Coach already decided he is a medical red shirt this year (at a HA very competitive D3) so it is not about this year, but being ready to contribute next year, his senior year.  Clearly he also maintains a year of eligibility too, we know that, if he wants it.  Given where his velo was before the injury, there would likely be many, many possibilities if he were healthy and back to where it was just a few weeks ago.  

Any HSBW wisdom or knowledge or advice as he has to decide asap which way to go?  He is leaning towards the surgery as it seems the risk the PRP won't work and he will need the surgery anyway is pushing him in that direction.  I tend to agree.  

**Just saw the HS 2021 who was asking about TJ surgery.  I am not asking for medical advice just any experiences with PRP or the partial repair surgery.  

 

 

 

From a Dad of a kid who had both PRP and UCL primary repair with internal brace done by Jeff Dugas at Andrews Sports Medicine. PRP didn't work for him, and is hit or miss from what I've heard from doctors. My son had the surgery Fall of his Junior year and pitched and played the following Spring/Summer. If it's a partial tear there's a decent chance he's a candidate for the repair, but as others have said the Dr won't know for sure until he opens it up. So you do have to be prepared for the possibility that it could be full TJ. But a doctor experienced with the surgery (and I would get the most experienced possible) should be able to give you a decent degree of confidence beforehand. Son is now playing as a freshman in college. Good luck.

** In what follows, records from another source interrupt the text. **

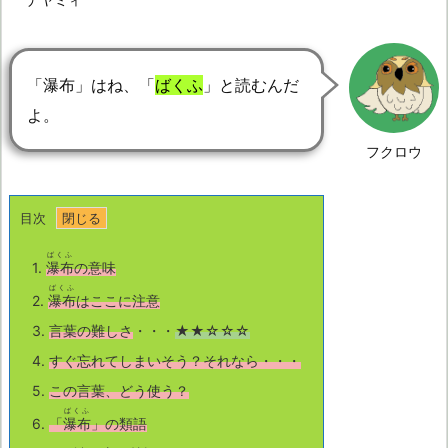
「瀑布」はね、「
ばくふ
」と読むんだ
よ。
フクロウ
目次
ばくふ
1.
瀑布
の意味
ばくふ
2.
瀑布
はここに注意
3.
言葉の難しさ
・・・
★★☆☆☆
4.
すぐ忘れてしまいそう？それなら・・・
5.
この言葉、どう使う？
ばくふ
6.
「
瀑布
」の類語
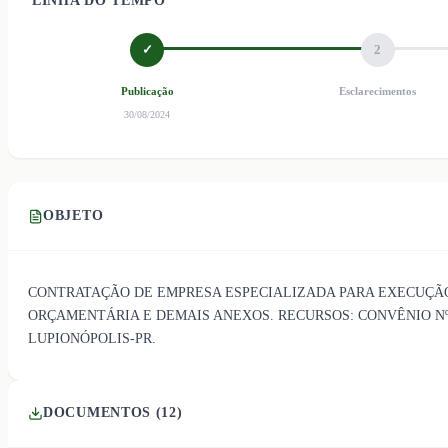
LINHA DO TEMPO
✓
2
Publicação
Esclarecimentos
30/08/2024
OBJETO
CONTRATAÇÃO DE EMPRESA ESPECIALIZADA PARA EXECUÇÃO 
ORÇAMENTÁRIA E DEMAIS ANEXOS. RECURSOS: CONVÊNIO Nº 
LUPIONÓPOLIS-PR.
DOCUMENTOS (
12
)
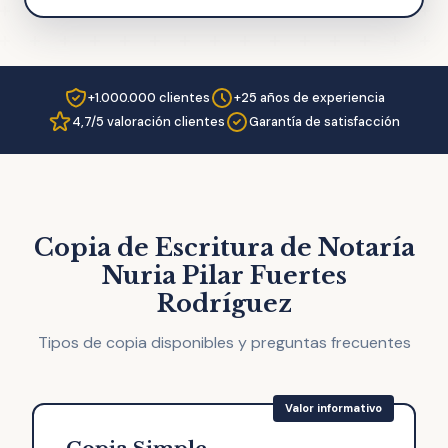
+1.000.000 clientes
+25 años de experiencia
4,7/5 valoración clientes
Garantía de satisfacción
Copia de Escritura de Notaría
Nuria Pilar Fuertes
Rodríguez
Tipos de copia disponibles y preguntas frecuentes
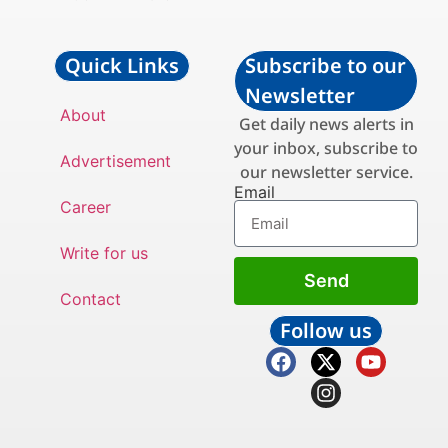
Quick Links
Subscribe to our
Newsletter
About
Get daily news alerts in
your inbox, subscribe to
Advertisement
our newsletter service.
Email
Career
Write for us
Send
Contact
Follow us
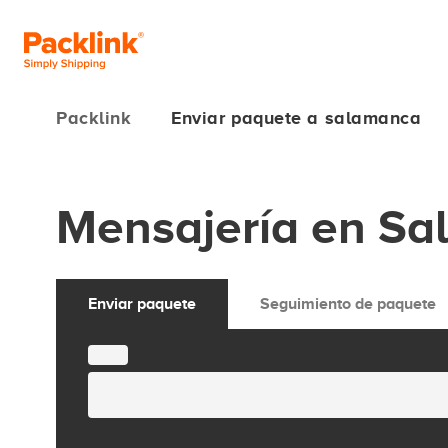
Packlink
Enviar paquete a salamanca
Mensajería en S
Enviar paquete
Seguimiento de paquete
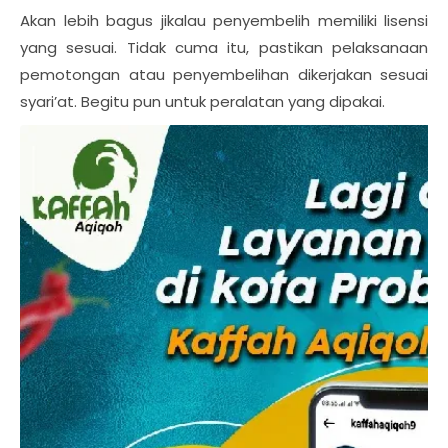
Akan lebih bagus jikalau penyembelih memiliki lisensi
yang sesuai. Tidak cuma itu, pastikan pelaksanaan
pemotongan atau penyembelihan dikerjakan sesuai
syari’at. Begitu pun untuk peralatan yang dipakai.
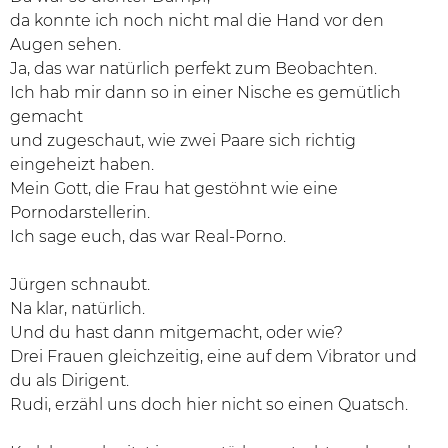
da konnte ich noch nicht mal die Hand vor den
Augen sehen.
Ja, das war natürlich perfekt zum Beobachten.
Ich hab mir dann so in einer Nische es gemütlich
gemacht
und zugeschaut, wie zwei Paare sich richtig
eingeheizt haben.
Mein Gott, die Frau hat gestöhnt wie eine
Pornodarstellerin.
Ich sage euch, das war Real-Porno.
Jürgen schnaubt.
Na klar, natürlich.
Und du hast dann mitgemacht, oder wie?
Drei Frauen gleichzeitig, eine auf dem Vibrator und
du als Dirigent.
Rudi, erzähl uns doch hier nicht so einen Quatsch.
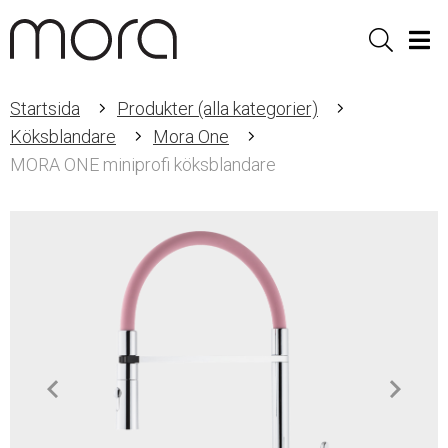
Sök
Men
Startsida
Produkter (alla kategorier)
Köksblandare
Mora One
MORA ONE miniprofi köksblandare
Item
1
of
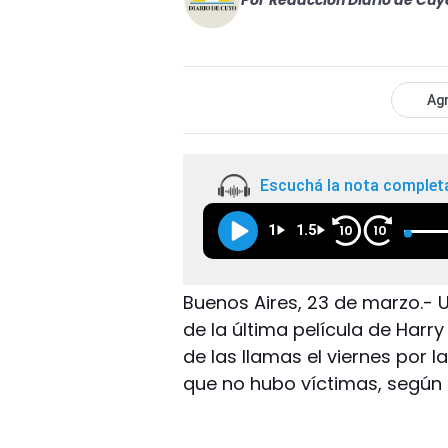
Por
Redacción Diario de Cuy
Agr
Escuchá la nota complet
1
1.5
10
10
Buenos Aires, 23 de marzo.- U
de la última película de Harry
de las llamas el viernes por l
que no hubo víctimas, según 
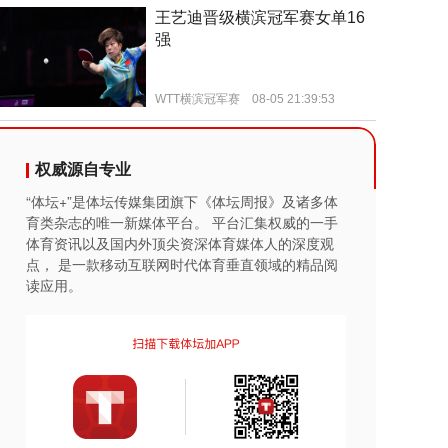
权威源自专业
“体坛+”是体坛传媒集团旗下《体坛周报》及诸多体
育类杂志的唯一新媒体平台。 平台汇集权威的一手
体育资讯以及国内外顶尖资深体育媒体人的深度观
点， 是一款移动互联网时代体育垂直领域的精品阅
读应用。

Thanks to everyone for the thoughts...yes my understanding is that the UCL is only needed for overhead throwing.  Son is not feeling any pain just walking around, or even swinging a bat.  

We are going ahead with the surgery option, just waiting for it to be scheduled.  He wants to ensure he has the best chance to pitch next fall/spring.  

Regarding PRP it should be noted that there is little evidence for efficacy of PRP. This means PRP might not be much better than placebo and rest. Now some suggest suggest it could have some positive effect but the data are not really strong.

So the big question is whether if the injury is something that could resolve itself with rest. Only a doctor can answer that. It feels that most guys in mlb who are treated conservatively will need TJ anyway but there are cases like tanaka who  can avoid it for quite some time.